Er kann also mit allen. Darauf fußt auch sein Wahlkampf. Weniger Plakate, mehr Gespräche. Sein Slogan heißt "verbindlich". Und den erprobt er gern.
Abends stellt er sich in eine Kneipe und redet mit den Leuten. Gern über Kultur, über die sehr unterschiedlichen Stadtteile, über den Wegzug, über Mut und Vielfalt und über einen kreativen Aufbruch.

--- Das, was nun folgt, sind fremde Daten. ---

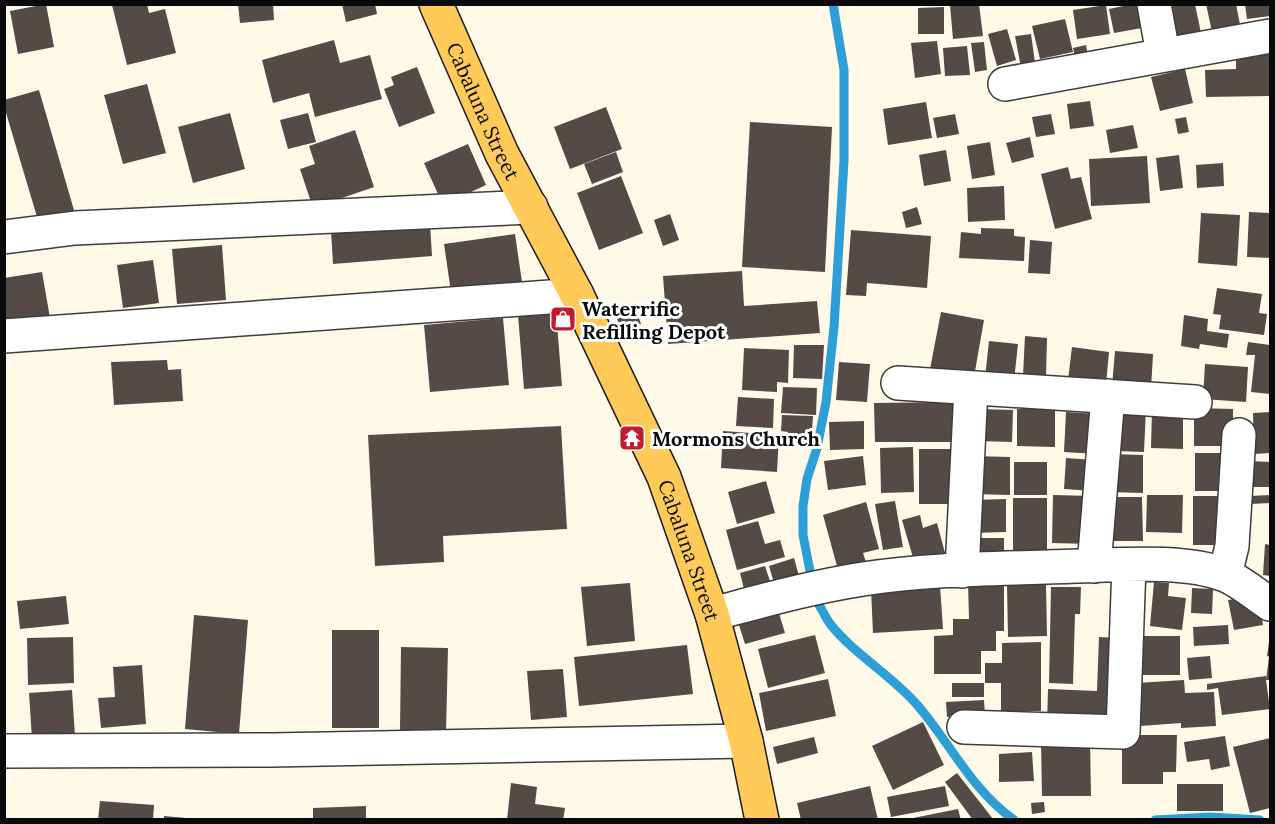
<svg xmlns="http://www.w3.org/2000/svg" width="1275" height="824" viewBox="0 0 1275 824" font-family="Lora,serif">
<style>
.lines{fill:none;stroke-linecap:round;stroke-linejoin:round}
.stream{stroke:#2b9fd6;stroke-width:9}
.building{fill:#544a46}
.minor-casing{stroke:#3d3d3d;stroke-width:36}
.major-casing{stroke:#1b1b1b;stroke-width:36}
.minor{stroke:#fff;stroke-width:33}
.major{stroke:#ffca58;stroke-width:33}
.labels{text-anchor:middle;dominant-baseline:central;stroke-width:6;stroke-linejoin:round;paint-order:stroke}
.street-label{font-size:20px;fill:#0a0a0a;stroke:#fff}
.poi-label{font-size:20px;font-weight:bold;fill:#0a0a0a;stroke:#fff;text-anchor:start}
</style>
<rect width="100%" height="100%" fill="#fff9e8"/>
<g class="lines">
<path class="stream" d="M810 571 803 535V506L807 479 817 448 826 402 834 327 844 161V70L833 4
M819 605C823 611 826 619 831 625 856 656 893 676 919 707 951 745 972 790 1014 820
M1155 820 1210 817 1260 820"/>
</g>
<path class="building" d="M46 4 54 47 18 54 10 11Z
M147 4 149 13 165 9 176 53 127 65 112 5Z
M238 4H273L274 20 240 23Z
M342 4H375L377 14 346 22Z
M979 4 983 36 953 39 950 5Z
M1133 4H1138L1142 28 1114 33 1109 9Z
M1161 4H1195L1202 38 1169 45Z
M1206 4H1236L1242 35 1214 41Z
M1245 4H1270V16L1247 19Z
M1106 5 1110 34 1077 39 1073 10Z
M944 7V34H918V8Z
M1065 19 1073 52 1040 59 1032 26Z
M1007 29 1016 60 997 66 988 34Z
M1031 34 1036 70 1022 73 1015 36Z
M334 40 340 63 370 55 382 99 315 117 309 93 273 103 262 60Z
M937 41 941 74 915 78 911 43Z
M984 42 987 70 975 72 971 43Z
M1086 45 1089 63 1077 65 1073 48Z
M967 46 970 75 945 76 943 48Z
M1270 54V96L1206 97 1205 70 1236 69V55Z
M417 67 435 113 399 127 384 89 394 85 391 77Z
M1185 69 1193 103 1160 111 1151 77Z
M147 84 166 153 123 164 104 95Z
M39 90 76 217 40 227 4 106V100Z
M1090 101 1094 126 1070 129 1067 104Z
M926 102 932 138 888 145 883 109Z
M606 107 622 149 570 169 554 127Z
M230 113 245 169 193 183 178 127Z
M308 113 316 142 288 149 280 120Z
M955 114 959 134 937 138 933 118Z
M1051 114 1055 134 1036 137 1032 117Z
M1186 117 1189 132 1178 134 1175 119Z
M750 122 832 127 825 272 742 267Z
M1133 125 1138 148 1110 153 1106 130Z
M355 130 374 187 313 208 300 169 315 164 309 146Z
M1030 137 1034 157 1012 163 1006 143Z
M990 142 995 175 972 179 967 146Z
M468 144 486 185 443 205 424 163Z
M946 150 951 181 924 186 919 155Z
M616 152 623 172 592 184 584 164Z
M1179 155 1183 188 1160 191 1156 158Z
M1147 156 1150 203 1091 206 1089 159Z
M1223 163 1224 186 1197 188 1196 165Z
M1068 167 1071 179 1081 177 1092 219 1055 229 1041 174Z
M621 176 643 233 599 250 577 193Z
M1004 186 1005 220 968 222 967 188Z
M917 207 922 224 906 228 902 212Z
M1249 212 1270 213V258L1247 257Z
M1201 213 1240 215 1237 266 1198 263Z
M670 214 679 240 663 246 654 220Z
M430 224 432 256 333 264 331 231Z
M981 228 1014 229V236L1025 237 1024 261 959 258 961 232 981 234Z
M851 230 931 236 927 288 867 283 866 296 846 295Z
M515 234 522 282 451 292 444 244Z
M1030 240 1052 242 1050 274 1028 273Z
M222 245 226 300 177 304 172 249Z
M153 260 159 303 123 308 117 265Z
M742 271 744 306 817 301 820 333 668 344 663 276Z
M42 272 50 318 4 325V278Z
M1217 288 1262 294 1259 313 1267 314 1264 335 1219 329 1221 315 1213 314Z
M634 303 641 324 621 331 614 309Z
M556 312 562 386 524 389 518 315Z
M941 312 984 320 974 377 930 369Z
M1184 315 1208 319 1207 331 1229 334 1227 348 1200 344 1199 349 1181 346Z
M503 318 509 385 430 392 424 325Z
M1025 336 1047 338 1046 376H1023Z
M989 341 1018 344 1014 381 985 378Z
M1248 342 1270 345V394L1251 392 1255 355H1246Z
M794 345H824L822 379 793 378Z
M1072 347 1109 352 1106 384 1068 380Z
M744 348 789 350 788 383 777 382V392L742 390Z
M1115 351 1153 354 1151 389 1112 386Z
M167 360 168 370 181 369 183 401 114 405 111 362Z
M839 362 870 364 867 402 836 400Z
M1205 364 1248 367 1246 402 1203 399Z
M783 387 817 388 816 415 781 413Z
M738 397 774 399 773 428 736 426Z
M955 402V442H875L874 403Z
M1115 407 1146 408 1144 452 1114 451Z
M1152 408H1183V449L1151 448Z
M1194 408 1233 409V446H1194Z
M978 409 1013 410 1012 442 977 441Z
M1017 409H1055V447L1017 446Z
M1066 412 1099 414 1097 454 1064 452Z
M1270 412V453L1254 454 1253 413Z
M782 415 813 416 811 446 787 445 788 432 781 431Z
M864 421V449L830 450 829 422Z
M561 426 567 529 443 536 444 562 375 566 368 435Z
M723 431 779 435 777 472 721 468Z
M913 447 914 492 881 493 880 448Z
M919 449H958V504H919Z
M1195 453H1231L1230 491H1195Z
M1110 454 1143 455V493L1109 492Z
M863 456 866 485 828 490 824 461Z
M973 456 1010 457V495L972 494Z
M1066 458 1095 460 1093 491 1064 489Z
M1250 461 1270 462V487H1250Z
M1014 462H1047V495H1014Z
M766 481 775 513 737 524 728 492Z
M1053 495 1092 496 1091 544 1052 543Z
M1147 495H1183L1182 533 1146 532Z
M1270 495V503L1250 504V496Z
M1193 496H1223V545H1193Z
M1107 497H1142L1143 541H1108Z
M1013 498H1047V553L1013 552Z
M1006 499V532L972 533 971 500Z
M895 501 903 547 883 550 875 504Z
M866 502 879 549 863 553 868 569 840 577 823 515Z
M920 515 923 528 937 523 945 553 914 561 902 520Z
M758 521 765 544 780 540 785 557 737 570 726 530Z
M971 538H1004V564H971Z
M1265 544 1270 545V576L1263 575Z
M794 558 799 576 774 583 769 566Z
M765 566 770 581 744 589 740 573Z
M1154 582 1169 583 1168 596 1186 598 1182 630 1150 626Z
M630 583 635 641 587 646 581 587Z
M968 583H1004V631H996V651H981V674H934V636L953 635V619H969Z
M1046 584 1047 636 1008 637 1007 585Z
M940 585 943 629 873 633 871 589Z
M1051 587H1081L1080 614H1075L1073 684 1049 683Z
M1192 588 1213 589 1212 614 1191 613Z
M66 596 69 624 20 629 17 601Z
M1249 597 1260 605 1263 625 1234 630 1228 600Z
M778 610 785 633 745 644 738 622Z
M194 615 248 620 239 734 185 729Z
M1228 625 1229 644 1194 646 1193 627Z
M332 630H379V728H332Z
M815 635 825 673 768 688 758 649Z
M1142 636H1180V675H1142Z
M73 637 74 683 28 685 27 638Z
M1099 637 1119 638 1115 728 1047 724 1048 689 1097 691Z
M1041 642V711H1001V683H985V663H1002V643Z
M1269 642H1270V657L1267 656Z
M687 645 693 694 579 706 574 657Z
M401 647 448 648 446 732 400 731Z
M1210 656 1212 678 1189 680 1187 658Z
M1269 657 1270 680H1266L1270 709 1222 715 1218 688 1207 690V684L1266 676V680Z
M142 665 146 724 101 728 98 698 115 697 113 667Z
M563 669 567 717 531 720 527 671Z
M828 679 836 716 766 731 759 693Z
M1184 680 1185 693 1214 692 1216 726 1181 728V723L1140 726 1137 683Z
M952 683H984V697H952Z
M72 690 75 736 32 739 29 693Z
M984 700 985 716 947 717 946 702Z
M923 722 944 765 893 790 872 746Z
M1139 735H1177L1176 772H1163V784H1122V740H1138Z
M1225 736 1230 766 1211 770 1209 759 1187 762 1184 742Z
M814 737 818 753 777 764 773 747Z
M1270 738V808L1250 813 1233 747Z
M1090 739 1091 796H1042L1041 740Z
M1032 752 1034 781 999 782V754Z
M957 773 993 819 973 820 945 782Z
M511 783 537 787 535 804 565 808 563 820H507Z
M1177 784H1223V811H1177Z
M870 786 878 820H801L797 803Z
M945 786 949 806 891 817 887 797Z
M100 801 154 805 153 820H98Z
M1044 802 1045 812 1032 814 1031 803Z
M366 806V820H313V808Z
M958 809 961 820H913V818Z
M164 816 186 818V820H164Z"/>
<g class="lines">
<defs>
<path id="minor" d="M1154 4 1163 54
M1005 84 1270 36
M4 237 75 228 531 207
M4 336 577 295
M898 383 1195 402
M1094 566 1108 396
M962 571 971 388
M1225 575 1232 546 1239 435
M712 614C762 601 811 587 863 579 933 568 1005 569 1076 566 1119 565 1184 559 1225 575 1240 581 1256 595 1270 604
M964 727 1123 732 1129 565
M4 751 272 750 746 741"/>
<g id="major">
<path id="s1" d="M436 4 502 154 577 295 664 477 712 614 746 741 762 820"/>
</g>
</defs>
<use href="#minor" class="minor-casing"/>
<use href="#major" class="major-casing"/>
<use href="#minor" class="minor"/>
<use href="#major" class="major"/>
</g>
<defs>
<symbol id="shop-square" viewBox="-11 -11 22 22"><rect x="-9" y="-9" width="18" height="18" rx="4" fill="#c21b2f" stroke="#fff"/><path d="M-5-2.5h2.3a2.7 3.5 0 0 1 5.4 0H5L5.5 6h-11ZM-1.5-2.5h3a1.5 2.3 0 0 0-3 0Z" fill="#fff"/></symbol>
<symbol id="temple-square" viewBox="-11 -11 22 22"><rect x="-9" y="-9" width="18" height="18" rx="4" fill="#c21b2f" stroke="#fff"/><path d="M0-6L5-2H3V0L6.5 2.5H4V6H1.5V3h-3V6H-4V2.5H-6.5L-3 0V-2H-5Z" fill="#fff"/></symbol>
</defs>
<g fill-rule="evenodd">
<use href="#shop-square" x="548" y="304" width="30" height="30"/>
<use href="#temple-square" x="617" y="423" width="30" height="30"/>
</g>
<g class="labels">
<g class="street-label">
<text stroke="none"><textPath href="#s1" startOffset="117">Cabaluna Street</textPath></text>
<text stroke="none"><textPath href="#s1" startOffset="603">Cabaluna Street</textPath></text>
</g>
<g class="poi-label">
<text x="582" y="308">Waterrific<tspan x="582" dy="23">Refilling Depot</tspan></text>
<text x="652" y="438">Mormons Church</text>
</g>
</g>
<rect width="1275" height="824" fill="none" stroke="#0a0a0a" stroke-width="12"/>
</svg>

"Wie kann man die Generationen hier verbinden, wie kann man irgendwie hier vermitteln, weil die Stadt ist zu groß um klein zu sein und zu klein um groß zu sein. Das ist so eine kritische Größe, wo das eben nicht eine Straße weiter den nächsten gibt, also dass man immer wieder vermitteln muss."
Bis nachts um halb eins geht Silvio Witt von Stehtisch zu Stehtisch und lässt sich in Gespräche verwickeln. Kommunikation ist seine Stärke.
"Ich finde das so befreiend, ich finde das führt aus meiner Sicht Politik dahin zurück, was Politik sein sollte. Da gibt’s ne Sache und Menschen diskutieren darum, und dann findet man eine Mehrheit für die Sache. So albern und einfach das klingen mag, so seh ich das."
Wie auch immer die Wahl ausgeht, der Kandidat Silvio Witt wirkt erfrischend auf die Demokratie in Neubrandenburg.